Ia mengkritisi sebagian negara, lembaga, dan publik sipil mengaitkan yang mengecam Pemerintah Israel ataupun Hamas dituduh antisemit maupun Islamofobia. Harus ada kejernihan memahami perang tersebut yang merugikan warga sipil Israel dan Palestina sehingga bisa mendorong gencatan senjata.
Prinsip HAM adalah wilayah itu aman dan masyarakatnya merdeka tanpa ada ancaman apa pun. Jaminan ini berlaku, baik bagi masyarakat Israel maupun Palestina, agar mereka bisa hidup tanpa ketakutan ada konflik baru yang akan pecah sewaktu-waktu.
Rahmawati Husein dari Dewan Pakar Lembaga Resiliensi Bencana Muhammadiyah menuturkan pengalamannya mengelola bantuan kemanusiaan untuk Palestina. Muhammadiyah adalah salah satu lembaga Indonesia yang memiliki program berkelanjutan untuk masyarakat Palestina, baik di Gaza maupun Tepi Barat.
”Situasi sejak perang pecah sangat merugikan warga Palestina. Bank-bank tutup, mereka juga tidak bisa menyeberang ke Mesir. Bantuan ada, tetapi aksesnya susah sekali,” ujarnya.
Situasi sejak perang pecah sangat merugikan warga Palestina. Bank-bank tutup, mereka juga tidak bisa menyeberang ke Mesir.
Fokus Muhammadiyah untuk jangka menengah di Gaza ialah memastikan kecukupan sandang, pangan, dan papan darurat; berjalannya proses pendidikan untuk anak-anak Palestina; dan ada layanan kesehatan.
Dari aspek internasional, menurut Rahmawati, tidak cukup mengandalkan Dewan Keamanan Perserikatan Bangsa-Bangsa (PBB).
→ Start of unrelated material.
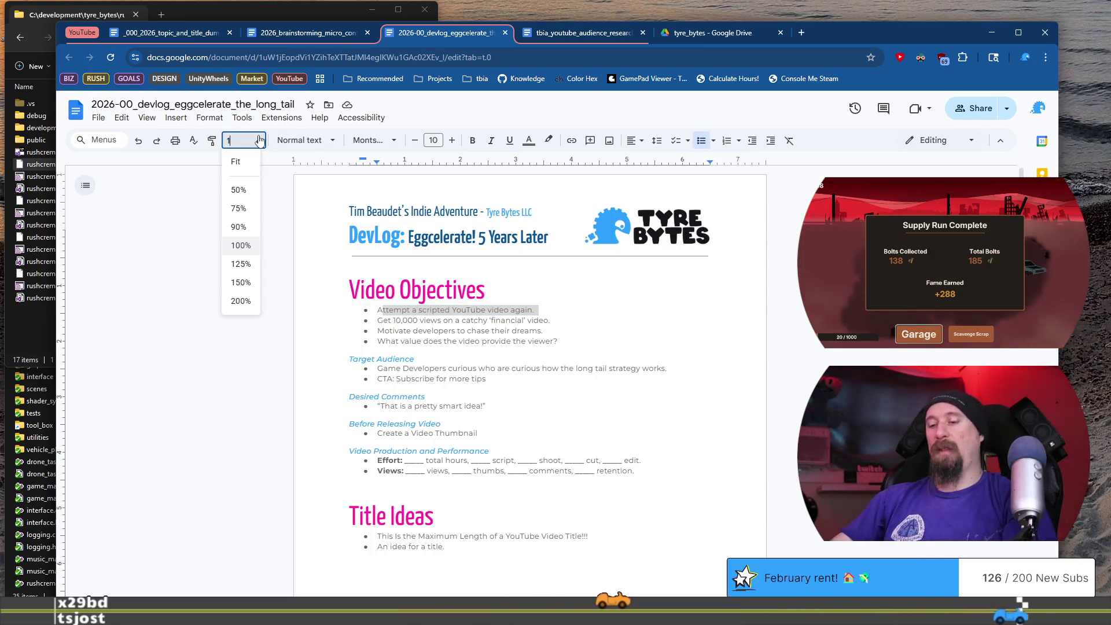
{"action": "type", "text": "135"}
{"action": "key", "text": "Return"}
Hendaknya isu kemanusiaan Israel dan Palestina ini dibawa ke Sidang Majelis Umum PBB secara lebih intensif.
Lebih lanjut, Sri Vira Chandra dari Koalisi Perempuan Indonesia Peduli Aqsa yang juga aktif membantu warga Palestina di Jerusalem mengatakan, harus ada perubahan kebijakan yang signifikan guna mengakhiri pemerintahan apartheid Israel. Pengalaman dia di Jerusalem ialah ada kegiatan terstruktur memisahkan pasangan suami-istri Palestina agar tidak tinggal di satu daerah. Demikian pula dengan pemisahan sebagian anak Palestina dari orangtua.
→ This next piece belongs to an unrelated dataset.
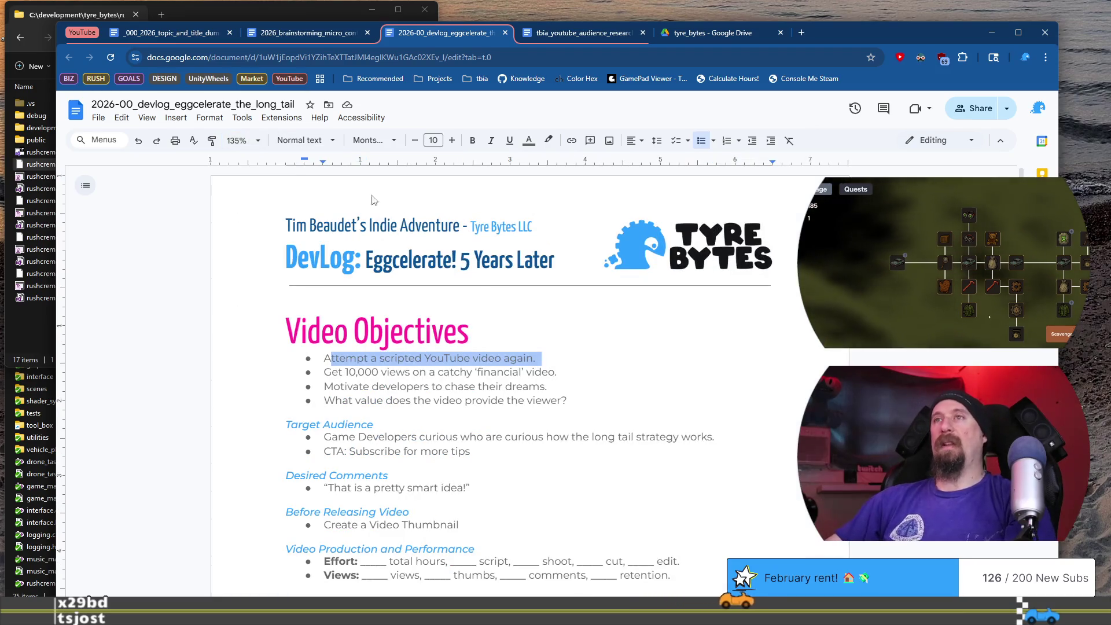
Add the bullet 'Bring life to the YouTube channel.' below the first objective
{"action": "left_click", "coordinate": [646, 355]}
{"action": "key", "text": "Return"}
”Ini yang mengakibatkan impunitas masyarakat sehingga muncul kemarahan,” ujarnya.
Turunkan ketegangan
Per Jumat (10/11/2023), data Kantor PBB untuk Urusan Kemanusiaan (UN OCHA) melaporkan total korban tewas di Palestina adalah 10.328 jiwa. Dari Israel, jumlah korban tewas 1.400 jiwa dan sekitar 240 orang masih disandera oleh Hamas.
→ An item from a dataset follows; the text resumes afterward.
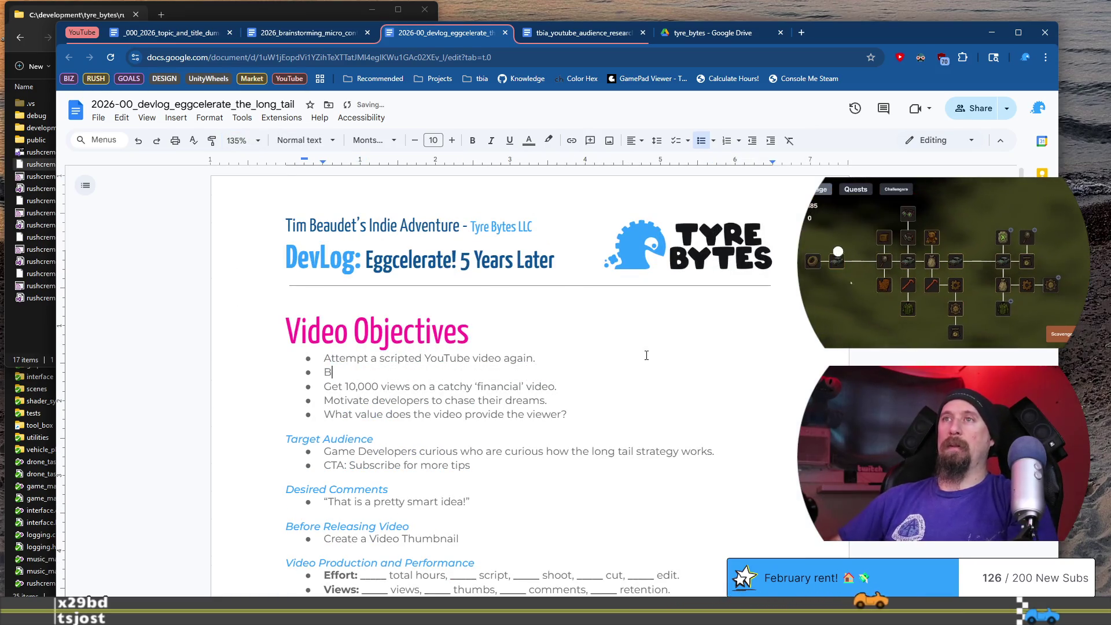
{"action": "type", "text": "Bring lik"}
Pakar Timur Tengah UI, Agung Nurwijoyo, membagi skala konflik Israel Palestina dari 1 sampai 5 atau terendah hingga perang. Ia memaparkan, sejak Perang Yom Kippur 1973, keadaan di Palestina relatif lebih tenang. Memang ada pecahan konflik secara sporadis, tetapi skalanya tidak besar menjadi peperangan. Umumnya berkisar skala 2 hingga 3.
Sejak 2008, tepatnya pascablokade Gaza oleh Israel pada tahun 2006, letupan-letupan konflik berskala 5 sering terjadi. ”Penutupan akses ke Gaza membuat resistensi Palestina kian meninggi. Apalagi, Hamas sangat sensitif terhadap hal-hal seperti pencaplokan properti warga Palestina oleh Israel dan desakralisasi Masjid Al-Aqsa. Serangan 7 Oktober lalu adalah reaksi dari penumpukan hal-hal yang tidak bisa diterima oleh Hamas,” ucapnya.
Persoalan di konflik ini adalah ketiadaan mediator yang menyuarakan gencatan senjata, hanya jeda kemanusiaan. Tanpa gencatan senjata, kemungkinan perundingan sukar dicapai. Gaza akan menghadapi status quo baru. Terdapat pula masalah pecahnya fraksi-fraksi Palestina, antara lain, Hamas, Fatah, dan Al-Quds sehingga sukar dikatakan kelompok yang benar-benar bisa mewakili aspirasi Palestina.
”Tanpa injeksi gencatan senjata, situasi akan terus tegang. Berisiko muncul kelompok-kelompok perlawanan baru yang membuat suasana kian pelik,” kata Agung.